Here’s the thing though; all of this biting off more than I can chew is my choice, it just comes with tradeoffs. I thrive on adrenaline and a high-octane job, so if I downshifted or stayed at home I wouldn’t be as happy. My goal is now is to have control over all of this so I can at least call the shots on my terms.
NM: My husband, hands down. Second to that are my in-laws and our babysitter Norma, but we can only afford her once a week.
CS: Are there any shortcuts/compromises you felt you could live with in order to do it all?
NM: Well, I don’t do it all, I just give it the old college try. I think one compromise in all of this is in the romance department. My husband and I are both so busy, it’s easy to neglect this. Our once a week date nights have dwindled down to once a month and to be honest we’ll spend a good hour arguing over what movie to see because we so rarely get to go out we want to get it right. It’s not ideal, but it’s the state of our reality.
CS: How do you share the responsibilities in your household?
NM: My husband is great at day-to-day tasks, but the place can get messy fast. I’m the fixer who makes the place look presentable and does the Big Clean once a week. I do all the cooking, he does all the laundry.
CS: On hindsight, is there anything you would have done differently? Any advice you could give to younger women?
NM: Read anything written by Seth Godin. He challenges you to think beyond convention and what currently “is”. This will help you design the type of life you want and take control. My favorite is Linchpin.
Take the time to really know who you are and what you want out of life. I denied the creative part of myself for a very long time because I thought what I wanted was to climb the corporate ladder and be a CEO. A lot of this is because this I came of age during the dawn of the Yuppie and bought into the idea this is what we’re supposed to want. It took me many years to figure out why I sometimes felt like a stranger in my own skin. Finally admitting that I wasn’t truly fulfilled and why was liberating.
Get a great mentor. I would have actively sought out a mentor and took control of my career earlier, rather than relying on my manager or agency to do it for me. A mentor is someone who actively cares about you, not just someone who you go to for advice from time to time. Easier said than done.
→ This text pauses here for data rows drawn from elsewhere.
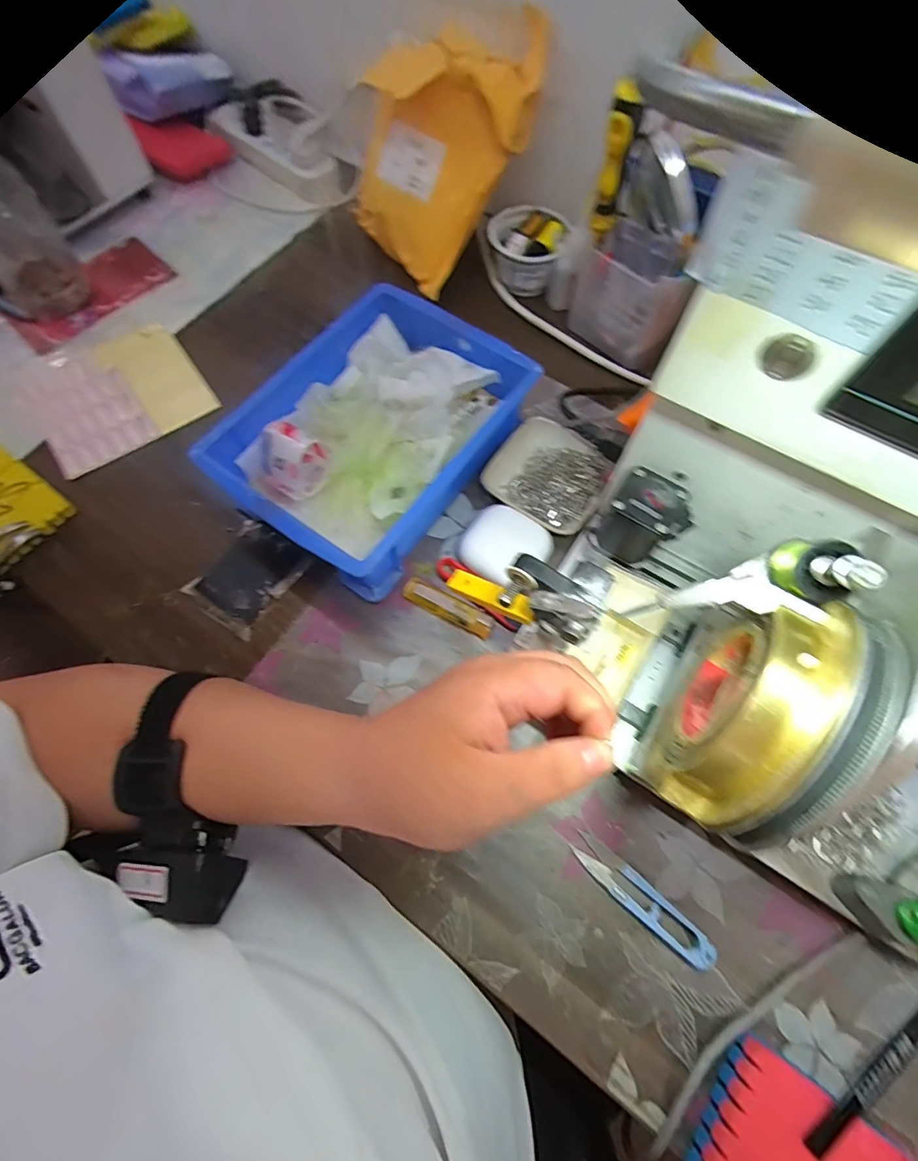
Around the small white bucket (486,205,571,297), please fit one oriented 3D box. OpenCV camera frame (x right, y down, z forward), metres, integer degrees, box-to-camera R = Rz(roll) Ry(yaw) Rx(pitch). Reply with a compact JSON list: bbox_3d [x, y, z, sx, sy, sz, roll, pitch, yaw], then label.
[{"bbox_3d":[0.072,-0.348,0.530,0.066,0.061,0.069,0,68,-1],"label":"small white bucket"}]

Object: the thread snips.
[{"bbox_3d":[0.121,0.212,0.331,0.101,0.011,0.023,40,73,14],"label":"thread snips"}]

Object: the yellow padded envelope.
[{"bbox_3d":[-0.024,-0.425,0.485,0.148,0.224,0.056,35,41,-7],"label":"yellow padded envelope"}]

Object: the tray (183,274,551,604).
[{"bbox_3d":[-0.070,-0.125,0.437,0.179,0.075,0.243,34,72,12],"label":"tray"}]

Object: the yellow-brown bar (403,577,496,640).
[{"bbox_3d":[-0.008,0.022,0.409,0.078,0.012,0.019,26,70,9],"label":"yellow-brown bar"}]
Demand honest feedback. Good mentors are very, very hard to find, so in the meantime challenge your manager/boss/supervisor to give you coaching and honest feedback, but be sure they know this isn’t a fishing expedition for praise. Praise is great to let you know you’re on the right track, but too many managers make the mistake of withholding the harder feedback you need hear, which creates a blind spot for you and ultimately holds you back. Thicken your skin and embrace the negative.
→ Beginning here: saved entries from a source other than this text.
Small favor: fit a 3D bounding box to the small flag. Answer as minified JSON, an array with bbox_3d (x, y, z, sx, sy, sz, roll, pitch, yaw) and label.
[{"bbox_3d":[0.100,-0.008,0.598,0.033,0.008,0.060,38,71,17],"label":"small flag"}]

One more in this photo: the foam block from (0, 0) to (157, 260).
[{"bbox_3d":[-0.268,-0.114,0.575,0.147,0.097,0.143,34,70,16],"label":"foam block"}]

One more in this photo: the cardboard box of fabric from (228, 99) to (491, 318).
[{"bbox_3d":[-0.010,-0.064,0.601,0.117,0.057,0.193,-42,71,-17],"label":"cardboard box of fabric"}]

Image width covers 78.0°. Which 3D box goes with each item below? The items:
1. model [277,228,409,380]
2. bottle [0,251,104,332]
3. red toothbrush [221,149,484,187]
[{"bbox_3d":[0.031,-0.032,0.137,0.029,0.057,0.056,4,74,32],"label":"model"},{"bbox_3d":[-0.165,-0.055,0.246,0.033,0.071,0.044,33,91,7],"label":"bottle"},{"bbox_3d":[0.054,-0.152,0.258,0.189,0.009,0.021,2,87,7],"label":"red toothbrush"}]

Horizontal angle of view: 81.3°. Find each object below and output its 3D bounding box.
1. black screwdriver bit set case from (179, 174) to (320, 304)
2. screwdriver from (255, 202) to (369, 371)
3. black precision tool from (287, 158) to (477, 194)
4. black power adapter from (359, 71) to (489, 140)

Learn everything you can about entrepreneurship and running a small business. The opportunities of tomorrow will be ones we create ourselves.
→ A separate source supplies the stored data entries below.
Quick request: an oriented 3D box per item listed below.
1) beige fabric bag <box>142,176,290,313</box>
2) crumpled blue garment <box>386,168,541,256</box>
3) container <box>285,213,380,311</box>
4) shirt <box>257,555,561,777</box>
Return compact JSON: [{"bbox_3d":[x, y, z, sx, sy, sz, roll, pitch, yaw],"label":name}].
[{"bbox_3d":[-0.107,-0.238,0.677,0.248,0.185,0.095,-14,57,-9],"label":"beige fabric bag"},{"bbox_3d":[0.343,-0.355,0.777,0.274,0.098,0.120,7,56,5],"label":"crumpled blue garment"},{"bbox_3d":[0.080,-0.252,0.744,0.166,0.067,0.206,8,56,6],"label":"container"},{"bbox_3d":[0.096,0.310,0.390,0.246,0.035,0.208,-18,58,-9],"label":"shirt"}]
Start saving and investing money as early as possible.
CS: And, on the beauty side, what is a woman to do if she is on a budget but does not want to skip on her cleansing/toning/moisturizing routine? Your favourite products in this category.
Two words: prescription retinol and sunscreen. Retinol isn’t cheap (generics are around $150), but it’s the best investment you can make in your skin (just be sure to only use it at night).
Sunscreen on the other hand is cheap and easy to get. My favorites are from Neutrogena and if you want to spend a little extra, La Roche Posey Anthelios Fluid SPF 60.
For moisturizers, I love CeraVe and Olay Regenerist Micro Sculpting cream. Eyecream is tough, but I like ROC the best. Lastly for cleansing, nothing beats Cetaphil.
CS: Finally, what is the one thing that makes you truly happy?
NM: Seeing my son happy and believing in himself.